The task
Only the lines from the beginning of the listing below through the line with "ADC channel select" belong in the answer; please print them exactly and drop the pictures.

Records shown
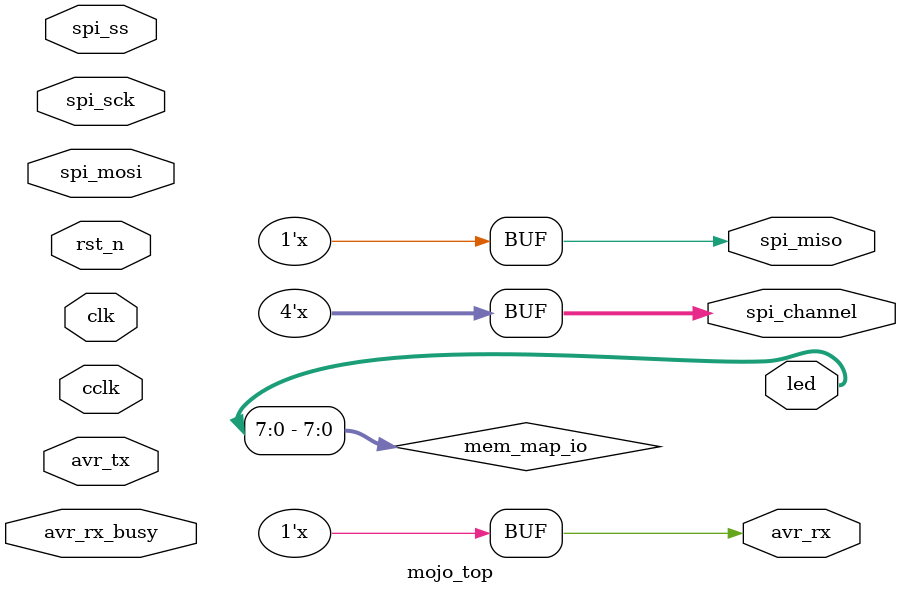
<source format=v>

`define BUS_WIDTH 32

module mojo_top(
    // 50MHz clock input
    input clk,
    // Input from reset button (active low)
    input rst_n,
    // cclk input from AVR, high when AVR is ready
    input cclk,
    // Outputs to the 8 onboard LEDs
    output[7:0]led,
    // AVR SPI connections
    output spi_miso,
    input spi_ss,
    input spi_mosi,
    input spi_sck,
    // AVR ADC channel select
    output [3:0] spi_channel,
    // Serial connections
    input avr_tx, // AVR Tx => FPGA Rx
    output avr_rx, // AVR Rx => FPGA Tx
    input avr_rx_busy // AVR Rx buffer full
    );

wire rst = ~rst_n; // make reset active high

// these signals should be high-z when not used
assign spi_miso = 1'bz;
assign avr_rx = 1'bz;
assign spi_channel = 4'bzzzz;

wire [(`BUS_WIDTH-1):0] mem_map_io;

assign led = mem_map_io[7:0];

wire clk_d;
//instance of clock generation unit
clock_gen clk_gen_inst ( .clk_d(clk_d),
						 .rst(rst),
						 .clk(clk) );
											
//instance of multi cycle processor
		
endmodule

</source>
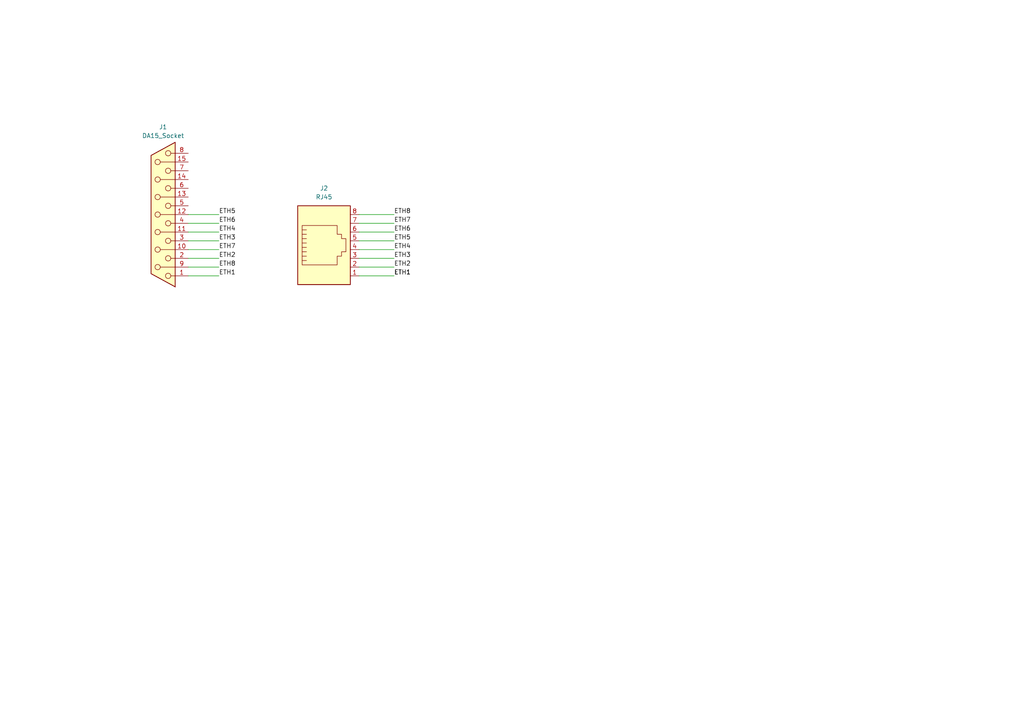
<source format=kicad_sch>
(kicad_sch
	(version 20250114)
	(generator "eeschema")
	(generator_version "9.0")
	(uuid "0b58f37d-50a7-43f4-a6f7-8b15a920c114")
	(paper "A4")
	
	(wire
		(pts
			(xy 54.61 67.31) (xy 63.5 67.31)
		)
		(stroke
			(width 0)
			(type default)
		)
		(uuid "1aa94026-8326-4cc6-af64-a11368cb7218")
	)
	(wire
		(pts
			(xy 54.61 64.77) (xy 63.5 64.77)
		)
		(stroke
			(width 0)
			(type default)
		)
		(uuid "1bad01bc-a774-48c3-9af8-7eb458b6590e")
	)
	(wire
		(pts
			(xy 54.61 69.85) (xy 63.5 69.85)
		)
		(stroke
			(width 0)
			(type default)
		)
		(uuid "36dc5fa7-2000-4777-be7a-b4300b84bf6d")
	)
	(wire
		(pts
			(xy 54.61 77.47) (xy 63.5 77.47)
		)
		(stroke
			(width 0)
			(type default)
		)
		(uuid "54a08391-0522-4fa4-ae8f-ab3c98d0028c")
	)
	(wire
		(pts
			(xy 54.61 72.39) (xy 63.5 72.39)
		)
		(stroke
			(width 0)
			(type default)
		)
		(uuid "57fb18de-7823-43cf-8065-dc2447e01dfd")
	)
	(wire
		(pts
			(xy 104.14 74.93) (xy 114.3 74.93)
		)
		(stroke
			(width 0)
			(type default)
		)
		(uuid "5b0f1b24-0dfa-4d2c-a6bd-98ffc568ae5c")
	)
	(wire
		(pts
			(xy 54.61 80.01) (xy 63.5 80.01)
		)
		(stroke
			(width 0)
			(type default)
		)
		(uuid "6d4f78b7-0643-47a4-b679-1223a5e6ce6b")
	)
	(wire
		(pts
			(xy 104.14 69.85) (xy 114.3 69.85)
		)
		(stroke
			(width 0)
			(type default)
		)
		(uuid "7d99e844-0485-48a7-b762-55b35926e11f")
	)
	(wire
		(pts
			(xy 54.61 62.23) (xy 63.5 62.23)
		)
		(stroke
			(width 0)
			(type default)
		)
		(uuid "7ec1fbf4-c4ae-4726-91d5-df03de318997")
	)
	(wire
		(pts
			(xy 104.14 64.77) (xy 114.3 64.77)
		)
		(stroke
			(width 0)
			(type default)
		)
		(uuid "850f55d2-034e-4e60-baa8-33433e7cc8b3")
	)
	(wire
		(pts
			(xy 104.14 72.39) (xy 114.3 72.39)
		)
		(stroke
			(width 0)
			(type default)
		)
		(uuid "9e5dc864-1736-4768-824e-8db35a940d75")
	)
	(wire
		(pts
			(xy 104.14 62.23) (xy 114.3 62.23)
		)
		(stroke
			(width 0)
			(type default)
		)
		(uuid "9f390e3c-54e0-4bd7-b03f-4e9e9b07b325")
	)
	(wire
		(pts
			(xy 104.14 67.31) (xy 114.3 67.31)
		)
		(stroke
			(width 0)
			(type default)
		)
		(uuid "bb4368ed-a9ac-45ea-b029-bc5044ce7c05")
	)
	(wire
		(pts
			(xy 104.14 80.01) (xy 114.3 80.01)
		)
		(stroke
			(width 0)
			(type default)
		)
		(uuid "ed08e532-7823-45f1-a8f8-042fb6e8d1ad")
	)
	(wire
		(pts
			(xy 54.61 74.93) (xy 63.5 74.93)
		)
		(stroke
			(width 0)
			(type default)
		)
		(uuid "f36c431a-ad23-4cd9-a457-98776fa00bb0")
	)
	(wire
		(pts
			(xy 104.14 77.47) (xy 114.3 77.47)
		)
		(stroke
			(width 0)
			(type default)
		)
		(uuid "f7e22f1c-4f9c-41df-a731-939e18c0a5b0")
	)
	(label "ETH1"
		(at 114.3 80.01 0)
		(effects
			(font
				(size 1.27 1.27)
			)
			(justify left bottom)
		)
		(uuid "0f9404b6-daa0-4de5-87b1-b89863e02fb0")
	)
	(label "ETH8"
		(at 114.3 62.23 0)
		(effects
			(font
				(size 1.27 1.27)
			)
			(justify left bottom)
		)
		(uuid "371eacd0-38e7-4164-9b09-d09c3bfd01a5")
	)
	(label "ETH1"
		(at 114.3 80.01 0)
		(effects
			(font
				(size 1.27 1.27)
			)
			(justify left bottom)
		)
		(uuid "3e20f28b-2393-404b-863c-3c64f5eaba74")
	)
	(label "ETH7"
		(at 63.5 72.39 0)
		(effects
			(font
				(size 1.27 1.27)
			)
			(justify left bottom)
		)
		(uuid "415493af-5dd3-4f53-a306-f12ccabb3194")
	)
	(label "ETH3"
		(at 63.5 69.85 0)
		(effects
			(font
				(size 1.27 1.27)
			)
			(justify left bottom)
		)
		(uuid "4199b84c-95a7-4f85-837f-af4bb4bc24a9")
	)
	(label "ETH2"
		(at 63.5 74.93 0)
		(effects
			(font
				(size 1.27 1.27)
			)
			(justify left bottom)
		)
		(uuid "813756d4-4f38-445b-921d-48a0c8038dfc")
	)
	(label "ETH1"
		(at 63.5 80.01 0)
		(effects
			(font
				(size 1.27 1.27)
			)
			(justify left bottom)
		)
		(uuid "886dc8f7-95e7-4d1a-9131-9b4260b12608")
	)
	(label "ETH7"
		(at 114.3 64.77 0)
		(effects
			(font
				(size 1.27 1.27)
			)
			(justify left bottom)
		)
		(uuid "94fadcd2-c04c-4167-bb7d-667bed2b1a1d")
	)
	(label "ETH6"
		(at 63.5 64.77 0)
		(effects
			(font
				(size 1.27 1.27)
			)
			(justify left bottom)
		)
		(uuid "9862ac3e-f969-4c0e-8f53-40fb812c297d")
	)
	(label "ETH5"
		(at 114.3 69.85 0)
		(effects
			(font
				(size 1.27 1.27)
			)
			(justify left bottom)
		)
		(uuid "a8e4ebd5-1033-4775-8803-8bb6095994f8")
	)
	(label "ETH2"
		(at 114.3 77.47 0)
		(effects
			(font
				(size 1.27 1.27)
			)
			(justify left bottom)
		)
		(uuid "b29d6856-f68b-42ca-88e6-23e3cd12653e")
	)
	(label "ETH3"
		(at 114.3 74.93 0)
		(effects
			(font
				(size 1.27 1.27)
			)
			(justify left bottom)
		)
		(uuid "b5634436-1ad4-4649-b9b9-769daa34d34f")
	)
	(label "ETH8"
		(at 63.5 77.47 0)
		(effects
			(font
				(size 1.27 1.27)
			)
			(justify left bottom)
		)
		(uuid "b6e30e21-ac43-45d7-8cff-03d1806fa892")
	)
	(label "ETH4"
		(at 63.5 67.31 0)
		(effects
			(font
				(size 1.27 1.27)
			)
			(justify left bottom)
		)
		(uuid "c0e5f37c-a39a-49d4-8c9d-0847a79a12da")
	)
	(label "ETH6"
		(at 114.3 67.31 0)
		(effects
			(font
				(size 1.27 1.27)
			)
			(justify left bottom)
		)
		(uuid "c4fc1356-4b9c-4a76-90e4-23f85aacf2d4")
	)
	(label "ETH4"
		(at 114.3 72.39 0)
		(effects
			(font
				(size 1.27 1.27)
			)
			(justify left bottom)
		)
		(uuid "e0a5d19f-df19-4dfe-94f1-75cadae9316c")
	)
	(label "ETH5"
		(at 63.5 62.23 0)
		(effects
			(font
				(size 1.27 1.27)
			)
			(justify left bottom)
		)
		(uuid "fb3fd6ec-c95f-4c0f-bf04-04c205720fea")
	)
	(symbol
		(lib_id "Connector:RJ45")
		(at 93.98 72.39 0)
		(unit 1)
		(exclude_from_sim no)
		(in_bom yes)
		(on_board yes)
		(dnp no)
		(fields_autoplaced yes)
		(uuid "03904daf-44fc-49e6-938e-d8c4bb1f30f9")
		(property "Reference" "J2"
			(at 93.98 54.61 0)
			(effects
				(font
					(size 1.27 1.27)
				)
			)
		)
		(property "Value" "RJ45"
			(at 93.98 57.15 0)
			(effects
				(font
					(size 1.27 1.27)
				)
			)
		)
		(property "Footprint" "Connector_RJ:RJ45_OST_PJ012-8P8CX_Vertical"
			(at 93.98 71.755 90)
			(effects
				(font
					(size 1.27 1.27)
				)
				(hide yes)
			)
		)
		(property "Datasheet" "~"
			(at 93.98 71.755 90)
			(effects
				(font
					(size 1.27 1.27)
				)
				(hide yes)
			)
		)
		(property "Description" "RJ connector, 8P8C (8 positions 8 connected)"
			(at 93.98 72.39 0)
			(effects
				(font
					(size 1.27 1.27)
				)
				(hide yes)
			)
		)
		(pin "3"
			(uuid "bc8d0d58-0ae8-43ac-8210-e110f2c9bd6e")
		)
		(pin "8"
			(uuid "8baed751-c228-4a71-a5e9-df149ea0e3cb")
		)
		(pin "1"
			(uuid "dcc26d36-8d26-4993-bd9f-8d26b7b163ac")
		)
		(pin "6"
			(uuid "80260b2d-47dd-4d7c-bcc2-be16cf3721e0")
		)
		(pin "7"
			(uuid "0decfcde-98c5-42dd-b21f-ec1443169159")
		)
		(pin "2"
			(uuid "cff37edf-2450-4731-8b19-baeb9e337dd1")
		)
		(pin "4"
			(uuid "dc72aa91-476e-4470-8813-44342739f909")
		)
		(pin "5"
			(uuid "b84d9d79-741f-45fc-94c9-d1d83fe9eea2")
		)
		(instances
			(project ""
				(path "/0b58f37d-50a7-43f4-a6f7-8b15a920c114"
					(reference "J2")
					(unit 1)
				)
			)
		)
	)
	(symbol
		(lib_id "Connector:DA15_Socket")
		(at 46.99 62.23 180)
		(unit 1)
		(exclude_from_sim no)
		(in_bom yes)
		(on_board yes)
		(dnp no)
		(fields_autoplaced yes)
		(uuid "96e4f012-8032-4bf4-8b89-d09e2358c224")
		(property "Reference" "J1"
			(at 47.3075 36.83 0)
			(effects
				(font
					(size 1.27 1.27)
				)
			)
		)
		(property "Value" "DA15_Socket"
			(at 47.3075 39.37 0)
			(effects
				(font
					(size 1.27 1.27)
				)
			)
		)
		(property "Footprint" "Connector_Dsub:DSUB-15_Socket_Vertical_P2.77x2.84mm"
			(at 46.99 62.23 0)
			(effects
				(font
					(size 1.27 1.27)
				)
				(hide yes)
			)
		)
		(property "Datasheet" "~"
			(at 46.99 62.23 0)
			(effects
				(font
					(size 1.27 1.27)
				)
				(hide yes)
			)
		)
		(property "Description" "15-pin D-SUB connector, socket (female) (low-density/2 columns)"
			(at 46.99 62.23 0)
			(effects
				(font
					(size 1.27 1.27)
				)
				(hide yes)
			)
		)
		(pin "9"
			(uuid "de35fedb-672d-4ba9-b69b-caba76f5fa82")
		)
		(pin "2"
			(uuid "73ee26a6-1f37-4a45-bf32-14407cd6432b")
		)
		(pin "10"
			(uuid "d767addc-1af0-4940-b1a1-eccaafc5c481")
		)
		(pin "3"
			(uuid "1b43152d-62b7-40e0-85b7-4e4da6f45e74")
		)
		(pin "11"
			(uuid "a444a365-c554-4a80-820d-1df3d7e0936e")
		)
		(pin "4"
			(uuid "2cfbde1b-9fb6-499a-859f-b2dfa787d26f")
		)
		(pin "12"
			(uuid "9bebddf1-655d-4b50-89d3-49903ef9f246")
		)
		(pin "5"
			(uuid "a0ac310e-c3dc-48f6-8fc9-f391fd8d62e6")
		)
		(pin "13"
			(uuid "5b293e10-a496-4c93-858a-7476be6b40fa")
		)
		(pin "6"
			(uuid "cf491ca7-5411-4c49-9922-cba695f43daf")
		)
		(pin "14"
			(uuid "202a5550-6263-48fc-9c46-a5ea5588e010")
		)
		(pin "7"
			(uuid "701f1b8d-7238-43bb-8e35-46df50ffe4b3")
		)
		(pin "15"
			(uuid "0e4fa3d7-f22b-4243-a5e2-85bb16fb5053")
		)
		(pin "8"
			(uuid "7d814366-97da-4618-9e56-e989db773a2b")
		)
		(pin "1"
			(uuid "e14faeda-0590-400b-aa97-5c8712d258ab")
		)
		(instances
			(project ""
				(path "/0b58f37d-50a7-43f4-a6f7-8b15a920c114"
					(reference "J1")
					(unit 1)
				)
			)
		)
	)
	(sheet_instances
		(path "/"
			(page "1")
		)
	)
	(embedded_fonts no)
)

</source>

Solution
<source format=v>

`define BUS_WIDTH 32

module mojo_top(
    // 50MHz clock input
    input clk,
    // Input from reset button (active low)
    input rst_n,
    // cclk input from AVR, high when AVR is ready
    input cclk,
    // Outputs to the 8 onboard LEDs
    output[7:0]led,
    // AVR SPI connections
    output spi_miso,
    input spi_ss,
    input spi_mosi,
    input spi_sck,
    // AVR ADC channel select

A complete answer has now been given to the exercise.